Hi All,
I'm trying to use BBduk to find and filter exact 18-mer matches in a contaminant fasta file from a set of input reads. BBduk reports that matches exist, however when I examine the reads that are supposed to include one or more kmers, I cannot find the matching kmer (or its reverse complement) in many of the reads.
So I'm trying to better understand what BBduk is doing in hopes that I can figure out why more results are not what I expect.
Here is a toy example that illustrates my confusion.
Input fasta (just a single string of 18 nucleotides for illustration purposes):
>kmer1
CTGGGAGACACCGCATGG
Input fastq file:
@NB551611:70:HGNJ5AFX5:1:11211:6538:6918 2:N:0:ACAGTG
AAAAGGATCTAGCATAGGGAAGATGTTCGAAGCAACCGCTAGGGGAGCTAGACGAATGGCAATACTGGGAGATACCGCATGGGACTTCGGATCGATAGGGGAGCTAGACGAATGGCAATACTGGGAGATACCGCATGGGACTTCGGAGATA
+
AAAAAEEEEEEEEEEEEEEEEEEEEEEEEEEEEEEEEEEEAEEAEEEEEEEEEEEEEEEEEEEEEEAAEEEEEEEEEEEEEEAEEEEEEEE/<//////A//<AEEEA/<A/6<//A/////</AEA<E/E/<</A6AE/A66/A/E<EE/
My BBduk command:
bbduk.sh in=test.fq ref=one_kmer.fa hdist=0 k=18 stats=test.stats out=test.clean.fq kmask=lc
In this case, I have set hdist=0
because I think this will require exact kmer matches, and I have set kmask=lc
to mask print the matching sequence in the output fastq file in lowercase so that it's easier to see what BBduk is considering a match.
Here is the output of the stats file confirming that BBduk found a match:
#File test.fq
#Total 1
#Matched 1 100.00000%
#Name Reads ReadsPct
kmer1 1 100.00000%
And here is the masked fastq output:
@NB551611:70:HGNJ5AFX5:1:11211:6538:6918 2:N:0:ACAGTG
AAAAGGATCTAGCATAGGGAAGATGTTCGAAGCAACCGCTAGGGGAGCTAGACGAATGGCAATActgggagataccgcatggGACTTCGGATCGATAGGGGAGCTAGACGAATGGCAATActgggagataccgcatggGACTTCGGAGATA
+
AAAAAEEEEEEEEEEEEEEEEEEEEEEEEEEEEEEEEEEEAEEAEEEEEEEEEEEEEEEEEEEEEEAAEEEEEEEEEEEEEEAEEEEEEEE/<//////A//<AEEEA/<A/6<//A/////</AEA<E/E/<</A6AE/A66/A/E<EE/
There are two reported matches in this read, but it's apparent to see that neither is actually an exact match to my input kmer. My input "reference" kmer has a "C" at the 9th position, while the reported matching kmers both have a "T" at that position.

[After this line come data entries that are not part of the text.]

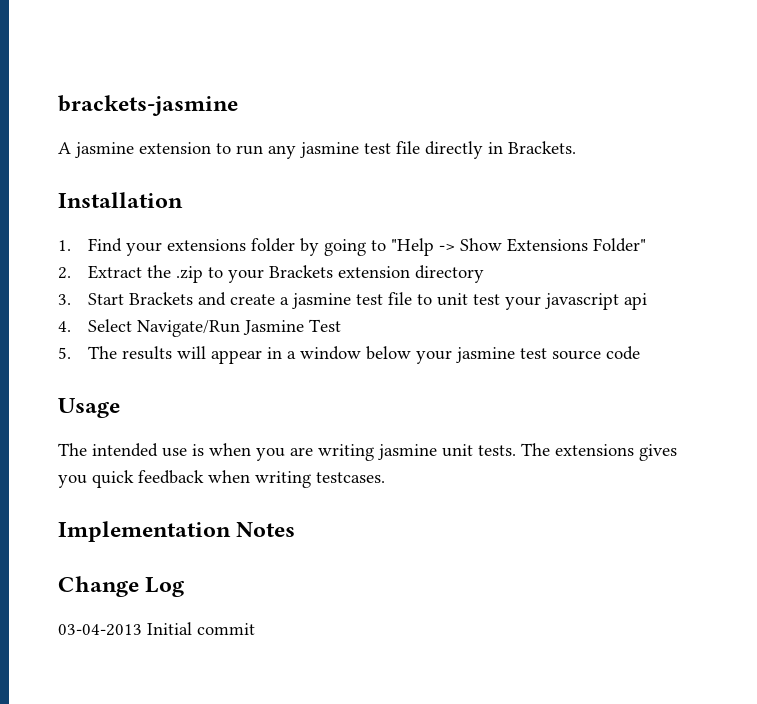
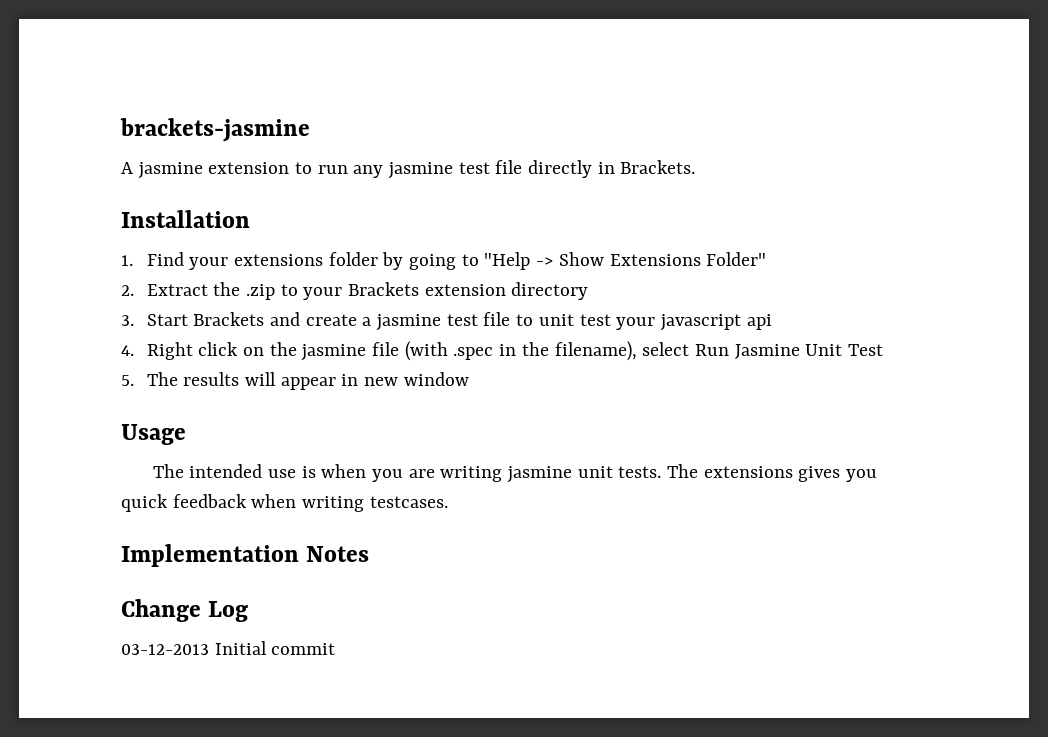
[88,319,305,337] Select Navigate/Run Jasmine -> [146,341,843,361] Right click on the jasmine file (with .spec in the filename), select Run Jasmine Unit
[287,351,297,359] a -> [364,377,399,386] new
[366,346,641,364] below your jasmine test source code -> (469, 379) none
[58,624,142,636] 03-04-2013 -> [121,644,209,655] 03-12-2013

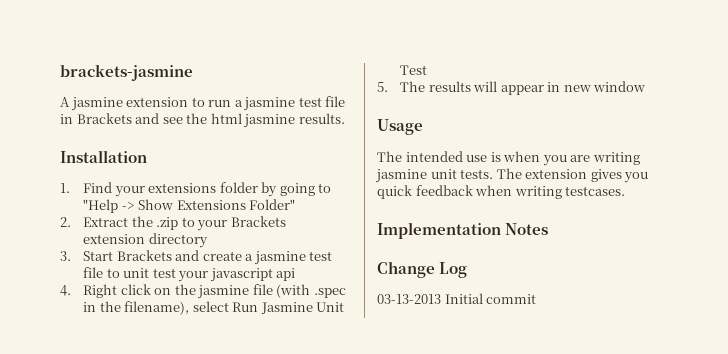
[353,160,696,179] any jasmine test file directly in Brackets. -> [234,96,346,111] [60,113,345,128] a jasmine test file in Brackets and see the html jasmine results.
[703,466,793,478] extensions -> [525,169,588,179] extension
[121,644,209,655] 03-12-2013 -> [377,294,441,304] 03-13-2013

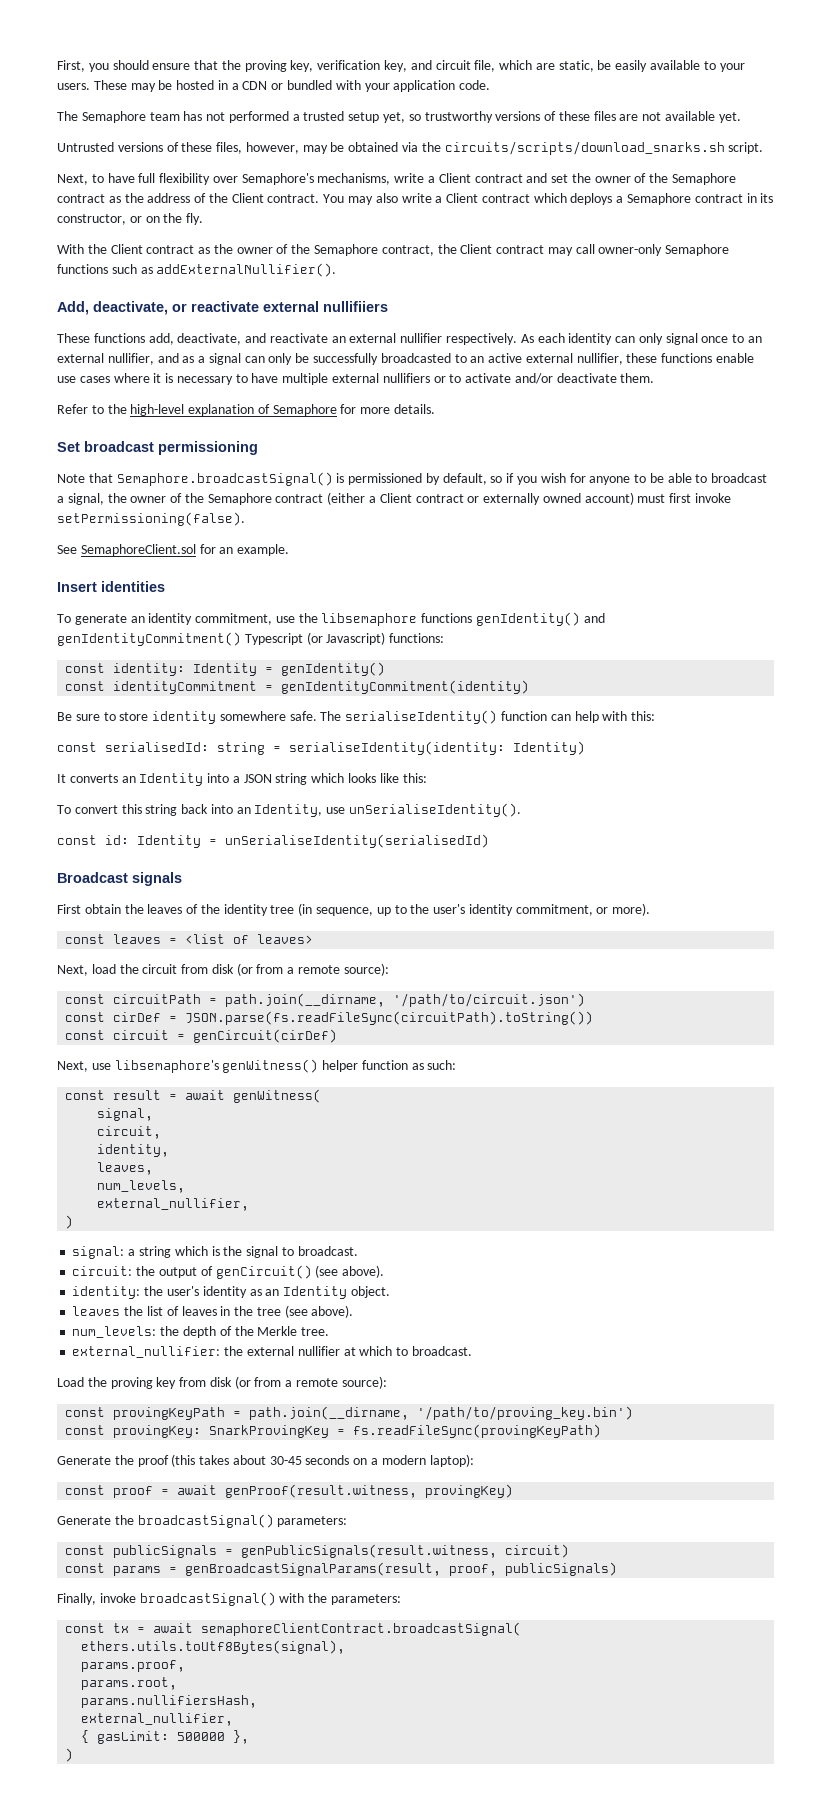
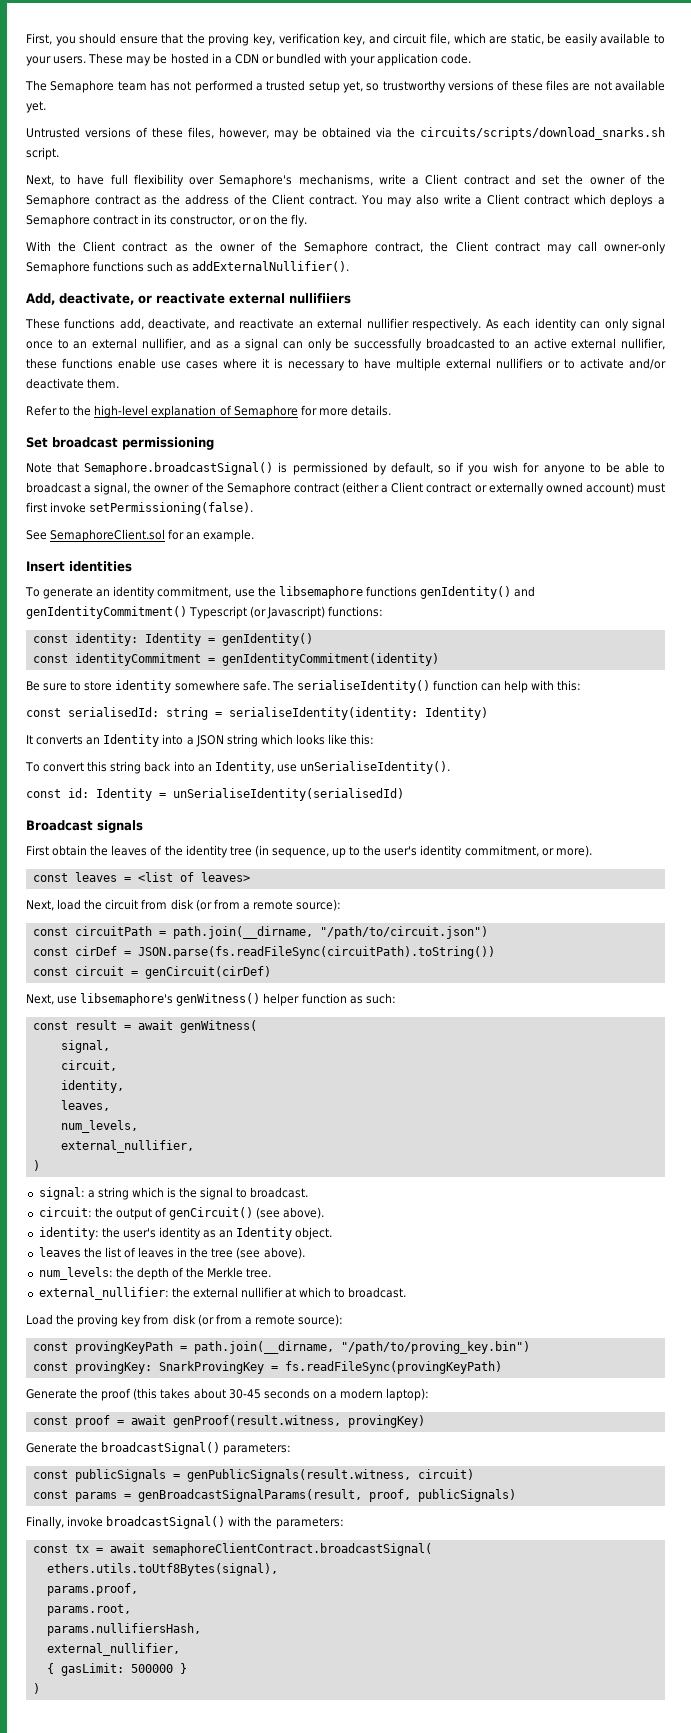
[393,993,586,1007] '/path/to/circuit.json') -> [319,926,488,939] "/path/to/circuit.json")
[417,1406,634,1420] '/path/to/proving_key.bin') -> [340,1341,530,1354] "/path/to/proving_key.bin")
[233,1730,250,1744] }, -> [179,1663,187,1674] }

So I don't understand why there is a reported match here. Does hdist=0
actually allow mismatches?
Does anybody have any insights?
Thanks! Dave
Thanks a lot, GenoMax!
I had completely overlooked the
maskmiddle
default setting, and that was what was throwing me off. I appreciate the help!